## Stored data
··········
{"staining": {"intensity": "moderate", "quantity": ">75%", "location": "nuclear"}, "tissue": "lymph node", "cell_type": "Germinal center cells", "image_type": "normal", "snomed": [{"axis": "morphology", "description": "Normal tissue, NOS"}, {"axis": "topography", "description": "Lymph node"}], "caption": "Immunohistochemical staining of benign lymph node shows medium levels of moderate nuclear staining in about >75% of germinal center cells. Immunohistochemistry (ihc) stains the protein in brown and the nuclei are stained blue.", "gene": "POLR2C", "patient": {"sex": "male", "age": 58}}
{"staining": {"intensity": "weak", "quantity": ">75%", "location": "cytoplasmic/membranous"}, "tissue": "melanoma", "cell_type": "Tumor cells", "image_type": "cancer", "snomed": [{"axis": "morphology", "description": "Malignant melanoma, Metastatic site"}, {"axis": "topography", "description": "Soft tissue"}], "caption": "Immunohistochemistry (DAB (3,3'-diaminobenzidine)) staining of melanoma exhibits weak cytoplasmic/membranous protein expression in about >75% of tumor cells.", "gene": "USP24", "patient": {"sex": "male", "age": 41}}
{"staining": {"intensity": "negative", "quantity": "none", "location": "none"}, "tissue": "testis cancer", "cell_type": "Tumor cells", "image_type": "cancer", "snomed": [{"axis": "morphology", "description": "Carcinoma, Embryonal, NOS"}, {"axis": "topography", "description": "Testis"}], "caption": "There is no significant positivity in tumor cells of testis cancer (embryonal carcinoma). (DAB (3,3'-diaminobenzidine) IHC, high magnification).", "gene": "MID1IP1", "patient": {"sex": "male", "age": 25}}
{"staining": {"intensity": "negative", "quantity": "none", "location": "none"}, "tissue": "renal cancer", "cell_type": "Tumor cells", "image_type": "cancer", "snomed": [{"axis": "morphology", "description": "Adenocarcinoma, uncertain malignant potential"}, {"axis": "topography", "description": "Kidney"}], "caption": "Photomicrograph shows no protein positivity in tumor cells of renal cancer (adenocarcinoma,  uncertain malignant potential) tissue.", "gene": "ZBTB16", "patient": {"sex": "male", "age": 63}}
··········
## Exercise goal
Retype the material above, line by line, exactly.

## Solution for this problem
{"staining": {"intensity": "moderate", "quantity": ">75%", "location": "nuclear"}, "tissue": "lymph node", "cell_type": "Germinal center cells", "image_type": "normal", "snomed": [{"axis": "morphology", "description": "Normal tissue, NOS"}, {"axis": "topography", "description": "Lymph node"}], "caption": "Immunohistochemical staining of benign lymph node shows medium levels of moderate nuclear staining in about >75% of germinal center cells. Immunohistochemistry (ihc) stains the protein in brown and the nuclei are stained blue.", "gene": "POLR2C", "patient": {"sex": "male", "age": 58}}
{"staining": {"intensity": "weak", "quantity": ">75%", "location": "cytoplasmic/membranous"}, "tissue": "melanoma", "cell_type": "Tumor cells", "image_type": "cancer", "snomed": [{"axis": "morphology", "description": "Malignant melanoma, Metastatic site"}, {"axis": "topography", "description": "Soft tissue"}], "caption": "Immunohistochemistry (DAB (3,3'-diaminobenzidine)) staining of melanoma exhibits weak cytoplasmic/membranous protein expression in about >75% of tumor cells.", "gene": "USP24", "patient": {"sex": "male", "age": 41}}
{"staining": {"intensity": "negative", "quantity": "none", "location": "none"}, "tissue": "testis cancer", "cell_type": "Tumor cells", "image_type": "cancer", "snomed": [{"axis": "morphology", "description": "Carcinoma, Embryonal, NOS"}, {"axis": "topography", "description": "Testis"}], "caption": "There is no significant positivity in tumor cells of testis cancer (embryonal carcinoma). (DAB (3,3'-diaminobenzidine) IHC, high magnification).", "gene": "MID1IP1", "patient": {"sex": "male", "age": 25}}
{"staining": {"intensity": "negative", "quantity": "none", "location": "none"}, "tissue": "renal cancer", "cell_type": "Tumor cells", "image_type": "cancer", "snomed": [{"axis": "morphology", "description": "Adenocarcinoma, uncertain malignant potential"}, {"axis": "topography", "description": "Kidney"}], "caption": "Photomicrograph shows no protein positivity in tumor cells of renal cancer (adenocarcinoma,  uncertain malignant potential) tissue.", "gene": "ZBTB16", "patient": {"sex": "male", "age": 63}}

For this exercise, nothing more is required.